I recently purchased a set of Lion Sabatier knives from mychefknives.co.uk. The knives appear (to a novice) to be excellent quality, the weight matches what other sites have listed for this same knife. My only cause for concern is how cheap the case was that they came in. I would think that for a set of knives costing hundreds of dollars the case wouldn't be so cheap. I don't really care about the case, just concerned the knives are knockoffs. I've attached a few images. What do you think?


----------



## PeterI (Oct 5, 2019)

How easy is it to put a really nice edge on it?

Modern French stainless should take a good edge about as easily as Victorinox or Wusthof, but will usually come with a substandard factory edge in accordance with French tradition.

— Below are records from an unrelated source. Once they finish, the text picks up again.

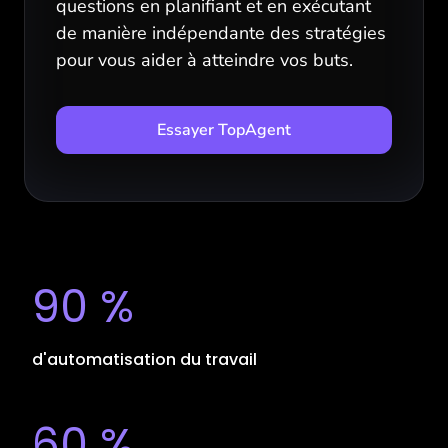
questions en planifiant et en exécutant
de manière indépendante des stratégies
pour vous aider à atteindre vos buts.
Essayer TopAgent
90 %
d'automatisation du travail
60 %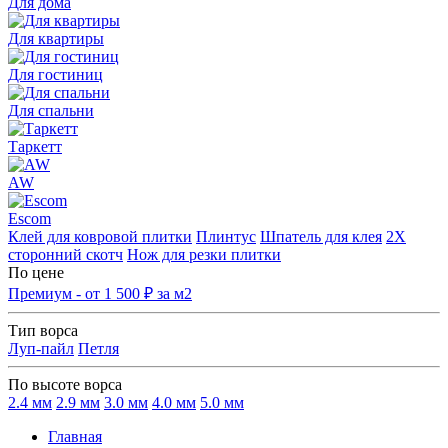
Для дома
Для квартиры
Для гостиниц
Для спальни
Таркетт
AW
Escom
Клей для ковровой плитки
Плинтус
Шпатель для клея
2Х
сторонний скотч
Нож для резки плитки
По цене
Премиум - от 1 500 ₽ за м2
Тип ворса
Луп-пайл
Петля
По высоте ворса
2.4 мм
2.9 мм
3.0 мм
4.0 мм
5.0 мм
Главная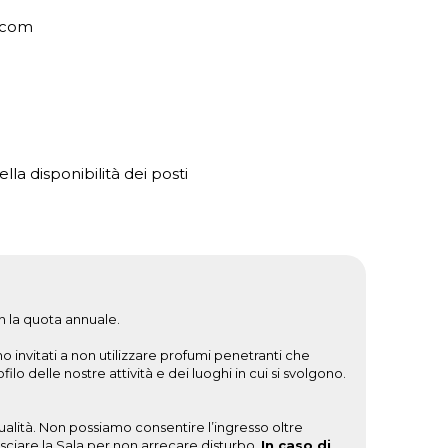
l.com
la disponibilità dei posti
n la quota annuale.
o invitati a non utilizzare profumi penetranti che
o delle nostre attività e dei luoghi in cui si svolgono.
alità. Non possiamo consentire l’ingresso oltre
lasciare la Sala per non arrecare disturbo.
In caso di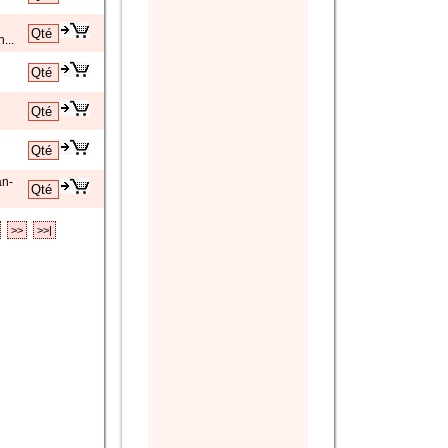
...
an-
>>
>>|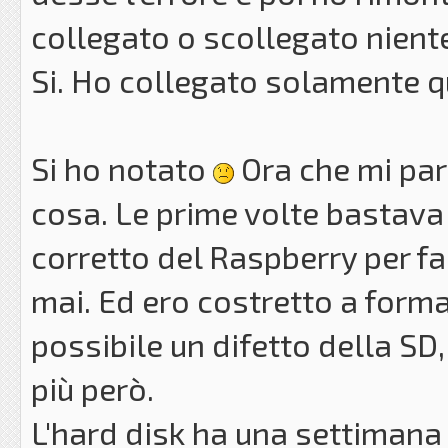
collegato o scollegato nient
Si. Ho collegato solamente q
Si ho notato
Ora che mi parl
cosa. Le prime volte bastav
corretto del Raspberry per fa
mai. Ed ero costretto a forma
possibile un difetto della SD
più però.
L'hard disk ha una settimana 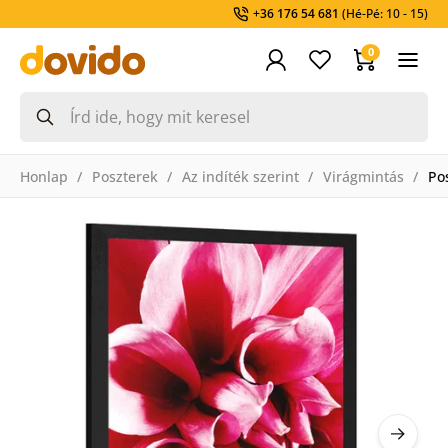
+36 176 54 681
(Hé-Pé: 10 - 15)
0
Honlap
Poszterek
Az indíték szerint
Virágmintás
Po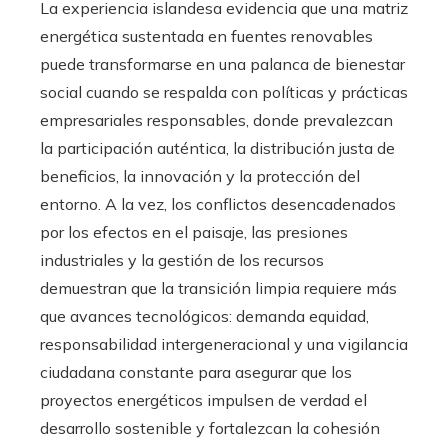
La experiencia islandesa evidencia que una matriz
energética sustentada en fuentes renovables
puede transformarse en una palanca de bienestar
social cuando se respalda con políticas y prácticas
empresariales responsables, donde prevalezcan
la participación auténtica, la distribución justa de
beneficios, la innovación y la protección del
entorno. A la vez, los conflictos desencadenados
por los efectos en el paisaje, las presiones
industriales y la gestión de los recursos
demuestran que la transición limpia requiere más
que avances tecnológicos: demanda equidad,
responsabilidad intergeneracional y una vigilancia
ciudadana constante para asegurar que los
proyectos energéticos impulsen de verdad el
desarrollo sostenible y fortalezcan la cohesión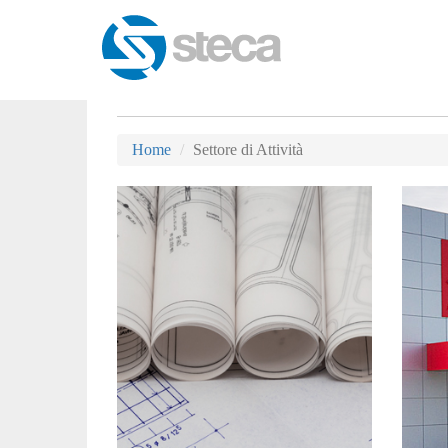
Home
Settore di Attività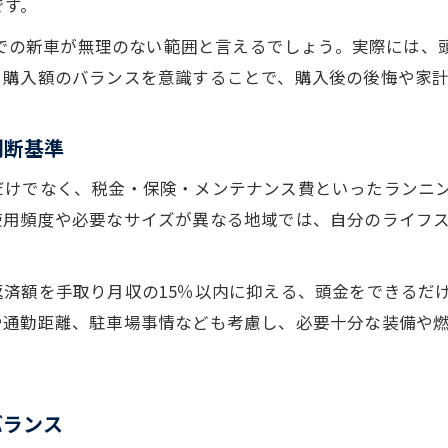
です。
家計にやさしい車購入術とは何か
後までの新車が無理のない範囲と言えるでしょう。実際には
車選びで家計にやさしい購入術を身につける
と購入額のバランスを意識することで、購入後の後悔や家
毎月の家計を守る車購入方法のポイント
車の維持費と本体価格の両面から見る節約術
判断基準
家計負担を抑えるための車ローン活用法
だけでなく、税金・保険・メンテナンス費といったランニ
無駄なく賢く車を選ぶ家計管理のコツ
使用頻度や必要なサイズが異なる地域では、自分のライフ
ディーラーと販売店どちらが車でお得か比較
車購入でディーラーと販売店の違いを知る
済額を手取り月収の15％以内に抑える、頭金をできるだ
新車の価格やサービスを店舗ごとに比較検討
や通勤距離、駐車場事情なども考慮し、必要十分な装備や
車選びで重視すべき値引きと保証のポイント
ディーラーと販売店のアフターサービスの比較
車をお得に買うための購入先選びのコツ
バランス
維持費まで考慮した賢い車の選び方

A fake will most likely not be easy to get properly sharp.


----------



## benuser (Nov 18, 2010)

The nylon bag is how this retailer sends its sets. The bag doesn't come from the maker. The individual knives probably arrived in a blister pack, go figure... 
UK prices are always a bit high compared to what is common in continental Europe. Make sure you didn't pay European VAT. 
Knockoffs are common with very well-known brands, as Global. It isn't worth the investment with this recent line by a relatively small maker. 
Nothing to be concerned about.


----------



## nosrizza (Sep 21, 2020)

Thank you both for all the good info!


----------



## CatManDoo88 (Jul 15, 2020)

Yeah, packaging doesn't say much about the quality of knives from small French makers. My very excellent K Sabatier carbon steel knives purchased directly online from the maker came in a non-description packing box wrapped in old newspaper and packing tape surrounded by packing peanuts. No branded box, knifeguard, or other packaging. To be expected from a small family business.


----------